[Problem to solve]:
Count the lines in the material below that contain the string "compares" and give only that number.

%%

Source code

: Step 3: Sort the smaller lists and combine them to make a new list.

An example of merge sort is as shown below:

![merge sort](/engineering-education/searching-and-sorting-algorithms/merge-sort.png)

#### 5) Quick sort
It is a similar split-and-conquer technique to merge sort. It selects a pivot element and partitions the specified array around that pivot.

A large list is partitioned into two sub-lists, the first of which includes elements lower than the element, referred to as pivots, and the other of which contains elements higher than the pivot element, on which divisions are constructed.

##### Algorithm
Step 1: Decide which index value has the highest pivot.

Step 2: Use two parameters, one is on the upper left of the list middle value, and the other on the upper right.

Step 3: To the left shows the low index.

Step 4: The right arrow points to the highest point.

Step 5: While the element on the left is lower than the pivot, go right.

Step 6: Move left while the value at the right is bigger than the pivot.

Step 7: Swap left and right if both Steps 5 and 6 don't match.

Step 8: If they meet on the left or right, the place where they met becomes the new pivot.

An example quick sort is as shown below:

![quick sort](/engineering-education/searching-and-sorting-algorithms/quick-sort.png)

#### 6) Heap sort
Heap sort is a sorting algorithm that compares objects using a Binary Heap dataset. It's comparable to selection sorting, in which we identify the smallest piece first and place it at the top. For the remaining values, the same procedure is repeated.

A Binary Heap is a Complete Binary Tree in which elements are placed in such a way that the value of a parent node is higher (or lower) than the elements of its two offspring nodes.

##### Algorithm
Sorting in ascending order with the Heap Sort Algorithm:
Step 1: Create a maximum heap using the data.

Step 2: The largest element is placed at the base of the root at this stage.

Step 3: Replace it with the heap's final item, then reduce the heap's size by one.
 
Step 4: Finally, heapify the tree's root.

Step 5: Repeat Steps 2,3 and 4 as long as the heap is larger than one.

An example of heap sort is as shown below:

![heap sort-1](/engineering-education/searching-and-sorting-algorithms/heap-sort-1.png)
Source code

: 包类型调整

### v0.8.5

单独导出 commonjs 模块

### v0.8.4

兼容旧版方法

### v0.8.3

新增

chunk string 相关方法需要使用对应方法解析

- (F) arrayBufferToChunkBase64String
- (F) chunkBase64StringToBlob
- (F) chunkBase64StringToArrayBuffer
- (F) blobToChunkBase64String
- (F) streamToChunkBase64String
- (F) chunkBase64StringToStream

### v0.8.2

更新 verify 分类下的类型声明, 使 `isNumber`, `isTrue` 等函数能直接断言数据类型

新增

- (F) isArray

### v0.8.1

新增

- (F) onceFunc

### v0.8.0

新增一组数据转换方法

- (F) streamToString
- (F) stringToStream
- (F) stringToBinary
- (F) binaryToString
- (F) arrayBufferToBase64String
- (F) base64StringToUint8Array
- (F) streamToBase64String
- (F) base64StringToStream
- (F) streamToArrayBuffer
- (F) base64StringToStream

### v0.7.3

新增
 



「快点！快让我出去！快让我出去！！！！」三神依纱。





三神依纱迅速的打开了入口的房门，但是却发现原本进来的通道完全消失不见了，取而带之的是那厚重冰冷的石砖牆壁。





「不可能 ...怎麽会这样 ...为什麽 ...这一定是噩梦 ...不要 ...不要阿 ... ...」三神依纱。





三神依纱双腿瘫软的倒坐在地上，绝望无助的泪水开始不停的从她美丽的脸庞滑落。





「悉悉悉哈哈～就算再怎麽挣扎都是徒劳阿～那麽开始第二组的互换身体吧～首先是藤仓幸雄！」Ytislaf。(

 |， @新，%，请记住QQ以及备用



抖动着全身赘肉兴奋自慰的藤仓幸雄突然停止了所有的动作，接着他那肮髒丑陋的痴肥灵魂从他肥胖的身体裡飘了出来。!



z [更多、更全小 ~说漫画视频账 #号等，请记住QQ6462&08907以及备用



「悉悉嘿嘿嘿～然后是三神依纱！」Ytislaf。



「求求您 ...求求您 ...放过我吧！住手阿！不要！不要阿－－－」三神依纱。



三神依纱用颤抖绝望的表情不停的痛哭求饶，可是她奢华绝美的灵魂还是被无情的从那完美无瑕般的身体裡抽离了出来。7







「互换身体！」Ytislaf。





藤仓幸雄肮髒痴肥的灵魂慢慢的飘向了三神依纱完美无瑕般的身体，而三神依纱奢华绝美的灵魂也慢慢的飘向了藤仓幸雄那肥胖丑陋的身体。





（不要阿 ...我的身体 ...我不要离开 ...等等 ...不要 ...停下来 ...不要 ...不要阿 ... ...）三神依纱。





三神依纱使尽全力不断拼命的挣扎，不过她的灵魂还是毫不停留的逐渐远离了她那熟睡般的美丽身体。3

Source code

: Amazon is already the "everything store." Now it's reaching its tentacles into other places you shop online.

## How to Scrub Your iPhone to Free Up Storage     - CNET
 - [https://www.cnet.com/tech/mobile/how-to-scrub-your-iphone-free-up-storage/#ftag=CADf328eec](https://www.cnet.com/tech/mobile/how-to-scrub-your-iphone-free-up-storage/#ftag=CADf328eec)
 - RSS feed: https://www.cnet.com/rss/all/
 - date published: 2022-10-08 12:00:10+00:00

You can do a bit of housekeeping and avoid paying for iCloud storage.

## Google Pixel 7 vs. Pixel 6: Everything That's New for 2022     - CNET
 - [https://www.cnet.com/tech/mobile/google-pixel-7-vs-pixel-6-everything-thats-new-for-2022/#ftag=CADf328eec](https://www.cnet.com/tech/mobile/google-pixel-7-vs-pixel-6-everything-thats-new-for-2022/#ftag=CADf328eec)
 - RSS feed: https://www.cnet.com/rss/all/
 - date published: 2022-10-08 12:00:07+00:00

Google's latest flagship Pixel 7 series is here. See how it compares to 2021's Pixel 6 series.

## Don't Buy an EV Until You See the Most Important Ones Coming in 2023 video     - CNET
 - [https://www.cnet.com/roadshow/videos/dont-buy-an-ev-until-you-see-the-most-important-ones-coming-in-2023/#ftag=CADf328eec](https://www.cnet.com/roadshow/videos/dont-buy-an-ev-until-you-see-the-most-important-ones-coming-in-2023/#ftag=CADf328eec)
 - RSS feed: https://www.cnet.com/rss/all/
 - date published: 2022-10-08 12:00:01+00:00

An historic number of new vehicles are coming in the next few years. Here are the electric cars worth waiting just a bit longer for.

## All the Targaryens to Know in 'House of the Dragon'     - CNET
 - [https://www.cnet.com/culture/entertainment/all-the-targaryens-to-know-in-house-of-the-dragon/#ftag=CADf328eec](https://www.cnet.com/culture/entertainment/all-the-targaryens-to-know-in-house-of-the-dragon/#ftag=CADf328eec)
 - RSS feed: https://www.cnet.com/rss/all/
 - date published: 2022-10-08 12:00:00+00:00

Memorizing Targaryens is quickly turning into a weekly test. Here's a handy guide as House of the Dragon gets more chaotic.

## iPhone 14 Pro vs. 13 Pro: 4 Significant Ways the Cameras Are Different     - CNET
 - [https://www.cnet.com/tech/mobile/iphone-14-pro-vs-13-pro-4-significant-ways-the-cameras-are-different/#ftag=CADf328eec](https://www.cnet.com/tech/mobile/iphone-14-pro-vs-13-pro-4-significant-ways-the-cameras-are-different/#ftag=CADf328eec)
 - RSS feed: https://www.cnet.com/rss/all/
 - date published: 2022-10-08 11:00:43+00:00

%%

[Response to this task]:
2